■ **WHAT TO WORK ON**
Where does the word "pixels" occur in the entries below? Copy every line that has it.

■ **DATA SHOWN**
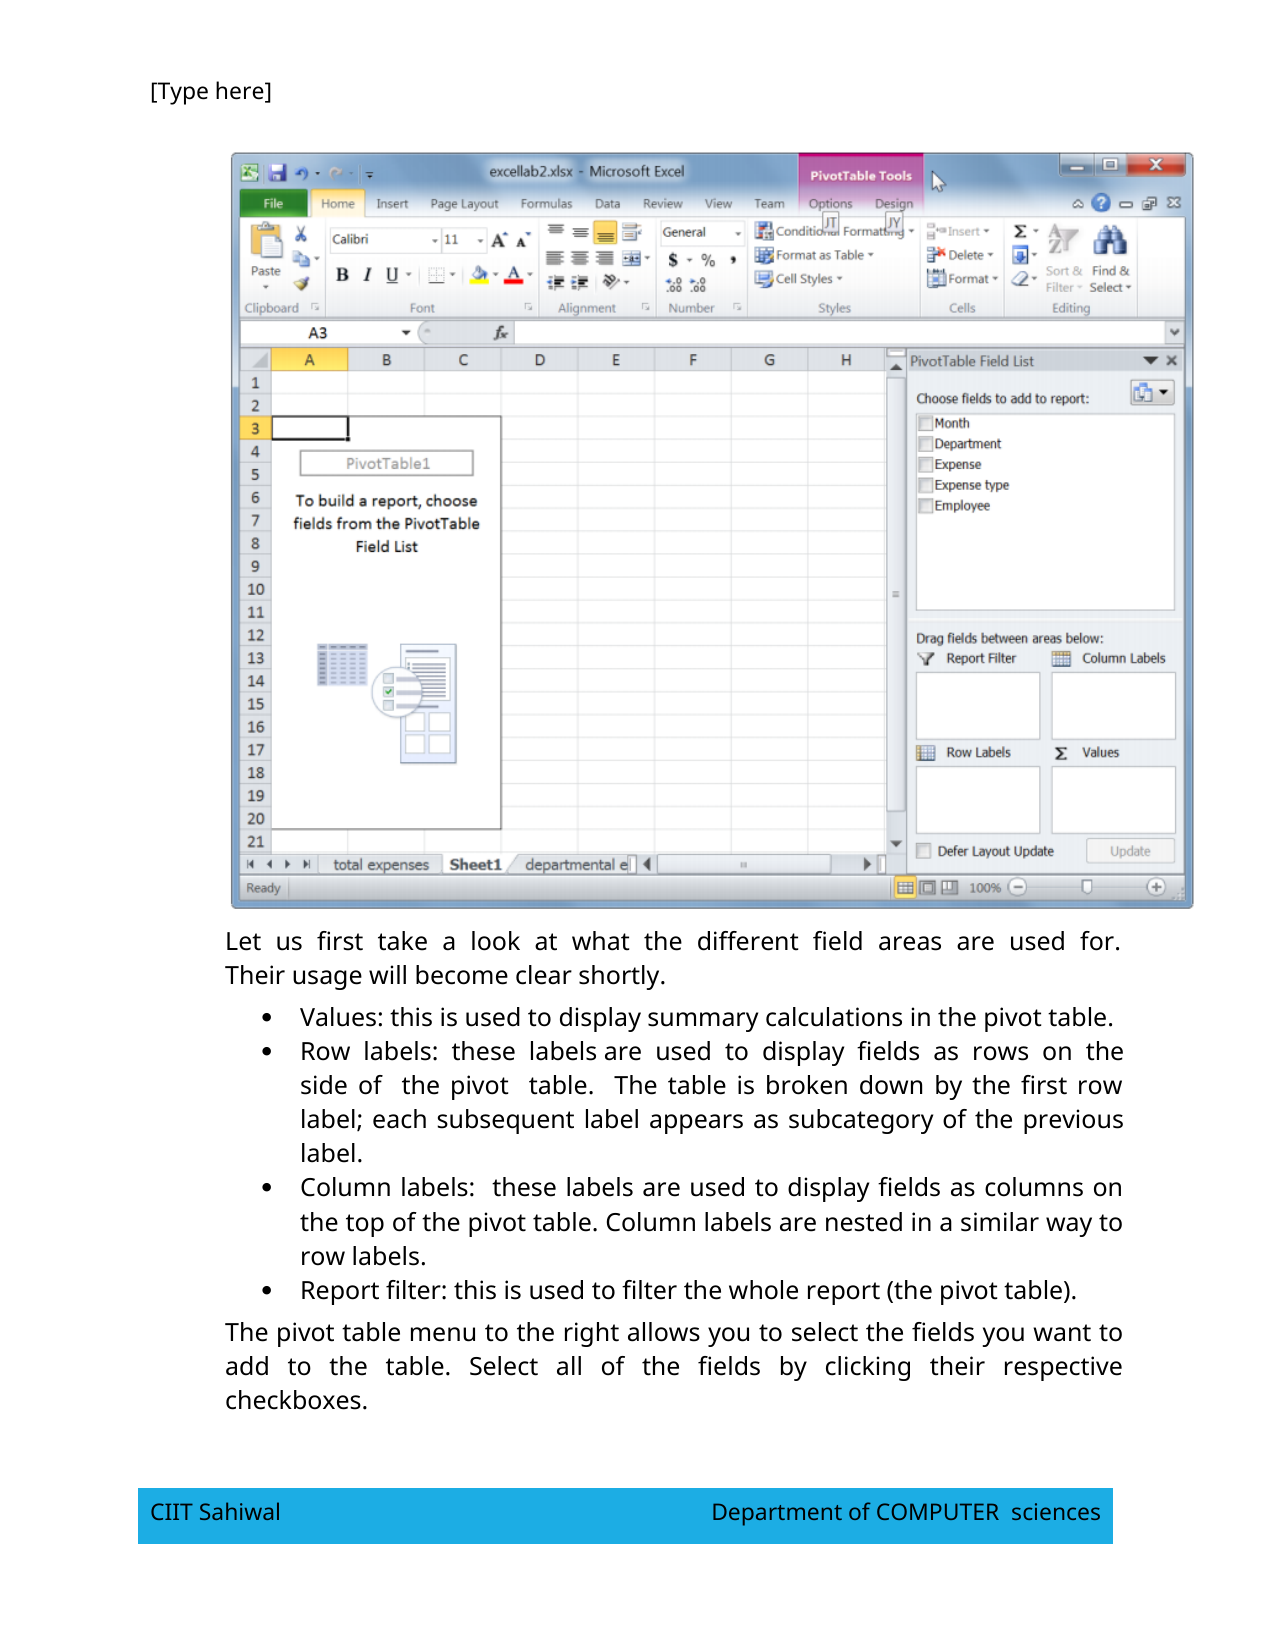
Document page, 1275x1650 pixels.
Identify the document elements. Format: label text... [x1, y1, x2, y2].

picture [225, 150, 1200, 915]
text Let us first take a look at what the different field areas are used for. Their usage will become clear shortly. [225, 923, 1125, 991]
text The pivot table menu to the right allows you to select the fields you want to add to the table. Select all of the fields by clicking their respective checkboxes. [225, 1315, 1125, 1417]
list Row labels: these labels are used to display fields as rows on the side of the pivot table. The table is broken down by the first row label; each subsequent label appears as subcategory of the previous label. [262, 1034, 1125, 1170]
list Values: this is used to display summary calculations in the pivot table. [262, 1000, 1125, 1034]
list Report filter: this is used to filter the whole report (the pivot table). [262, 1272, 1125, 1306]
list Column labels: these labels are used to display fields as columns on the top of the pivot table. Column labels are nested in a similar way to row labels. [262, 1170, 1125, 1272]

--

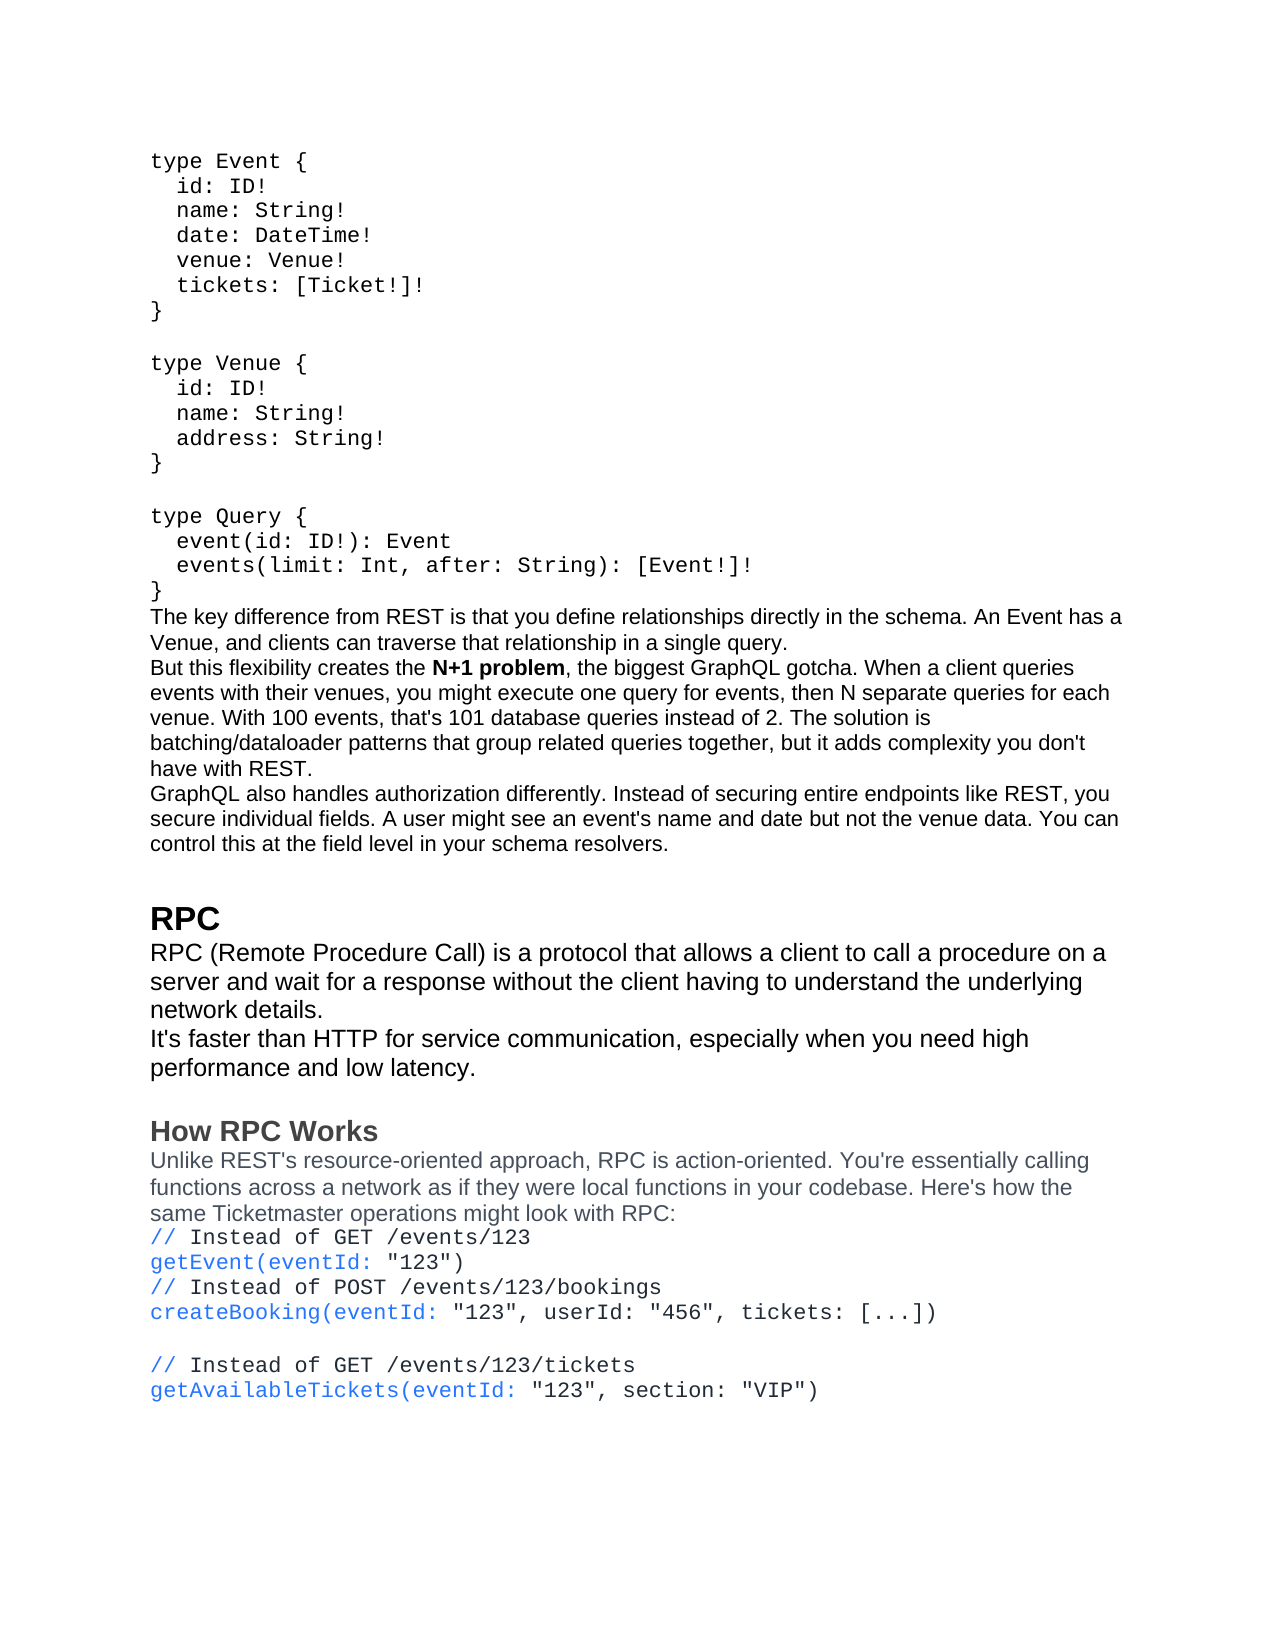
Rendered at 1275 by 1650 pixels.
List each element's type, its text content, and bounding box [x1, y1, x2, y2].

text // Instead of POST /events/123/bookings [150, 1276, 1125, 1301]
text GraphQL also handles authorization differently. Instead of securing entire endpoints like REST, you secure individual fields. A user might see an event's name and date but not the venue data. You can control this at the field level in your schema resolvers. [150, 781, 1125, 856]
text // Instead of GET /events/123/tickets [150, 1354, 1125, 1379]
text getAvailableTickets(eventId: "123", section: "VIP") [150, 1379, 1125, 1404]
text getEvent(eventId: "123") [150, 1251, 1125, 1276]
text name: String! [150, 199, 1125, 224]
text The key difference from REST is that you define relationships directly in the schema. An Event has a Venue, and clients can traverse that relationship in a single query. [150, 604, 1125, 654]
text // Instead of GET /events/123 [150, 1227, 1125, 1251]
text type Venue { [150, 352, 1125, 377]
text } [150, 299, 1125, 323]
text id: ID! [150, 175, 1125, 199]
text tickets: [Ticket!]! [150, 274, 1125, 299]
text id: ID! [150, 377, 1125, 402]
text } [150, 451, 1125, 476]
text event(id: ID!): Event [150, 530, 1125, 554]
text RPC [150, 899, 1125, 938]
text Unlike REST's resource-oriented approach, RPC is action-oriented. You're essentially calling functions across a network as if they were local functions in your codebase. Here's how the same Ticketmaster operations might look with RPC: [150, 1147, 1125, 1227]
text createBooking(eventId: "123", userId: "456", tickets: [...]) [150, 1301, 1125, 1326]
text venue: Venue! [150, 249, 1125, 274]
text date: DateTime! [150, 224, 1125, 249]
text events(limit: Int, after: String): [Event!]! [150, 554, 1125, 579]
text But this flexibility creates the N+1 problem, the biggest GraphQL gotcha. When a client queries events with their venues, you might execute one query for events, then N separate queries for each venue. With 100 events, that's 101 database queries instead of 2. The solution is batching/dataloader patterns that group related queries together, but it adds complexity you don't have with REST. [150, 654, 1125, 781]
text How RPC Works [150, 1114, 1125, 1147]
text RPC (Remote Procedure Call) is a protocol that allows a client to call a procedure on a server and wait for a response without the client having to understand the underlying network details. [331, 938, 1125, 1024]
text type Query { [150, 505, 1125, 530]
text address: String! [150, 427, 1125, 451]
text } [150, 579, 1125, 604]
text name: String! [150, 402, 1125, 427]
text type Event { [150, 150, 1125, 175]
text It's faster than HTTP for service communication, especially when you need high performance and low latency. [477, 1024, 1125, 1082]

■ **ANSWER FOR THE TASK**
Document page, 1275x1650 pixels.
Rendered at 1275 by 1650 pixels.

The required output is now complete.